Recovery Audit and DRG

DRG classifies the hospital production into groups (and inside them into splits), that are both clinical as well as cost related. The clinical as well as the economical relevance have to be valid AT THE SAME TIME. It is a crucial rule from the recovery auditor’s point of view. The splits inside of the DRG base signals which cases were more complicated, i.e. where the secondary diagnosis made the patients recovery more resource demanding. Anytime this rule is bypassed (intentionally, or unintentionally) we speak about upcoding (drg creep).

In case that a hospital marks a patient as a complicated one (CC, or MCC), i.e. it codes it with a relevant secondary diagnoses (sdx), IT HAS TO BE SURE, THAT IT HAS REALLY INCREASED THE OVERALL TREATMENT COST. Otherwise, it can be sanctioned for a fraudulent coding (upcoding, drg - creep). The cost increase should be clearly demonstrable in the patient documentation (e.g. longer LOS, higher consumtion of medication etc.).

This situaton motivates both, providers as well as payors, to pay a good attention to the coding process and its results not only from the clinical perspective, but also from the economic one. To summarize it, we speak now rather about clinical - economic revision on the side of hospital, or about clinical – economic audit on the side of health insurers.

State of the art DRG auditing systems work on the basis of so called unsupervised detection – using customized software to browse all the cases and evaluate the homogeneity of their features (split distribution, treatment features..). Recovery audit specialists work later on with output of the unsupervised detection.

All the above mentioned findings were incorporated into our revision / recovery audit sw application.
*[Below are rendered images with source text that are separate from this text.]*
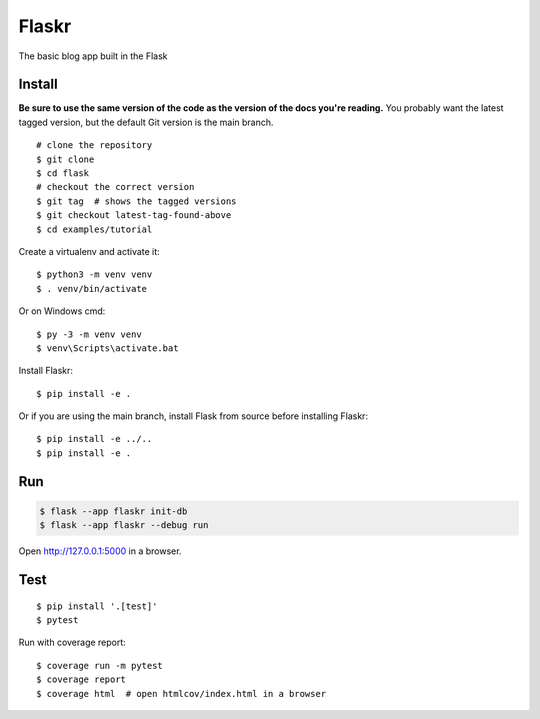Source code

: Flaskr
======

The basic blog app built in the Flask 

Install
-------

**Be sure to use the same version of the code as the version of the docs
you're reading.** You probably want the latest tagged version, but the
default Git version is the main branch. ::

    # clone the repository
    $ git clone 
    $ cd flask
    # checkout the correct version
    $ git tag  # shows the tagged versions
    $ git checkout latest-tag-found-above
    $ cd examples/tutorial

Create a virtualenv and activate it::

    $ python3 -m venv venv
    $ . venv/bin/activate

Or on Windows cmd::

    $ py -3 -m venv venv
    $ venv\Scripts\activate.bat

Install Flaskr::

    $ pip install -e .

Or if you are using the main branch, install Flask from source before
installing Flaskr::

    $ pip install -e ../..
    $ pip install -e .


Run
---

.. code-block:: text

    $ flask --app flaskr init-db
    $ flask --app flaskr --debug run

Open http://127.0.0.1:5000 in a browser.


Test
----

::

    $ pip install '.[test]'
    $ pytest

Run with coverage report::

    $ coverage run -m pytest
    $ coverage report
    $ coverage html  # open htmlcov/index.html in a browser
It works with clinical – economic profiles of EVERZ SINGLE CASE INSIDE OF DRG BASE and compares it treatment features with indicated level of complication (as coded by the hospital).

Recovery Audit Method and PER CASE

  • PRIMARY DETECTION OF SPLITS DISTRIBUTION

    Targets those DRG bases, that show atypical distribution patterns. It can usually mean, that the hospital either codes the cases mistakenly (with or without intention) up to higher splits, or down (to lower splits). In both cases, the outcome is wrong. There will be either high risk of sanction for upcoding, or risk of economic loss incurred by improper coding (really expensive cases are coded as cheap ones and so are they reimbursed).
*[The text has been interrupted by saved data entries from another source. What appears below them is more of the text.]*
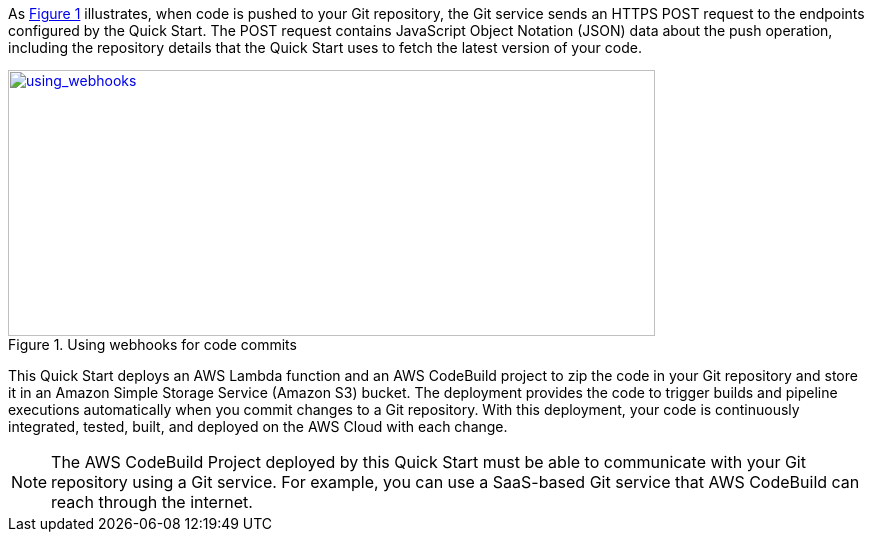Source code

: 
:xrefstyle: short
As <<using_webhooks>> illustrates, when code is pushed to your Git repository, the Git service sends an HTTPS POST request to the endpoints configured by the Quick Start. The POST request contains JavaScript Object Notation (JSON) data about the push operation, including the repository details that the Quick Start uses to fetch the latest version of your code.

[#using_webhooks]
.Using webhooks for code commits
[link=images/using_webhooks.png]
image::../images/using_webhooks.png[using_webhooks,width=647,height=266]

This Quick Start deploys an AWS Lambda function and an AWS CodeBuild project to zip the code in your Git repository and store it in an Amazon Simple Storage Service (Amazon S3) bucket. The deployment provides the code to trigger builds and pipeline executions automatically when you commit changes to a Git repository. With this deployment, your code is continuously integrated, tested, built, and deployed on the AWS Cloud with each change.

NOTE: The AWS CodeBuild Project deployed by this Quick Start must be able to communicate with your Git repository using a Git service. For example, you can use a SaaS-based Git service that AWS CodeBuild can reach through the internet.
    • The picture shows a benchmarking of 13 comparable hospitals in terms of their KEP (clinical-economic) profiles in bDRG 1460 – Cesarean section. Every column belongs to a separate hospital. It is obvious from the comparison, that the frequency of occurence of major complications (MCC) is especially disproportionate for one of the hospital (with 72% of MCC). Despite of this unusually high level of complications, the average cost consumption throughout the KEP segments does not indicate a significant increase in the hospital care (which could be expected at this number of highly complicated cases. Such a disparity leads us to further steps in order to reveal details of a cost structure.
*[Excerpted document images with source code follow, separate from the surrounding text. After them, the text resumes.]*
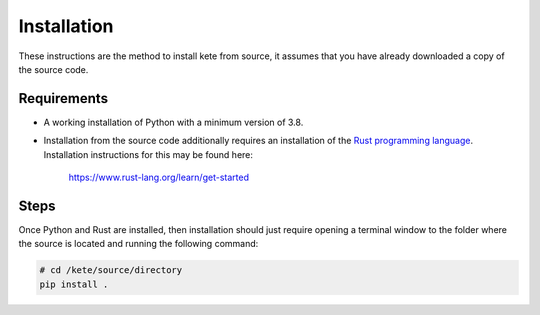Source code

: Installation
============

These instructions are the method to install kete from source, it assumes that you
have already downloaded a copy of the source code.

Requirements
------------

- A working installation of Python with a minimum version of 3.8.

- Installation from the source code additionally requires an installation of the `Rust
  programming language <https://www.rust-lang.org/>`_. Installation instructions for this
  may be found here:

      https://www.rust-lang.org/learn/get-started

Steps
-----

Once Python and Rust are installed, then installation should just require opening a
terminal window to the folder where the source is located and running the following
command:

.. code-block:: console

    # cd /kete/source/directory
    pip install .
  • TARGETED CASE AUDIT INSIDE THE DRG BASE OF INTEREST

    Turning all the cases inside the DRG base into KEP (clinical – economic profile) structure and then analyse every single case KEP in terms of the relevance among its split and treatment features (ALOS, complement, medication and material consumption etc)

    • The picture shows a comparison between split distribution and relevant average cost. The suspicious provider (here marked as „Y“) is compared toward national benchmarks for big (A) and medium and small (B) hospitals – where the hospital „Y“ belongs to. It is straightforward, that while the ave cost consumption of the hospital „Y“, does not differ from the national average for the similar hospitals, the split distribution is quite opposite. As it can be demonstrated on big hospitals benchmarking – the increase of MCC from 7 to 11% is accompanied by increase of ave cost about 10.000,- CZK. Should the hospital „Y“ really treat such an extraordinary proportion of complicated cases, its ave cost consumption would have to skyrocket well above 150.000,- CZK.

  • RULES ADHERENCE CONTROL

    Audit of coding correctness from the point of current valid coding rules, set by health insurance companies. The coding rules serve as an instruction for a coding of specific situation. Since it can never be fully comprehensive, the emphasis should, in case of DRG recovery audit, always lay on the clinical – cost relevance.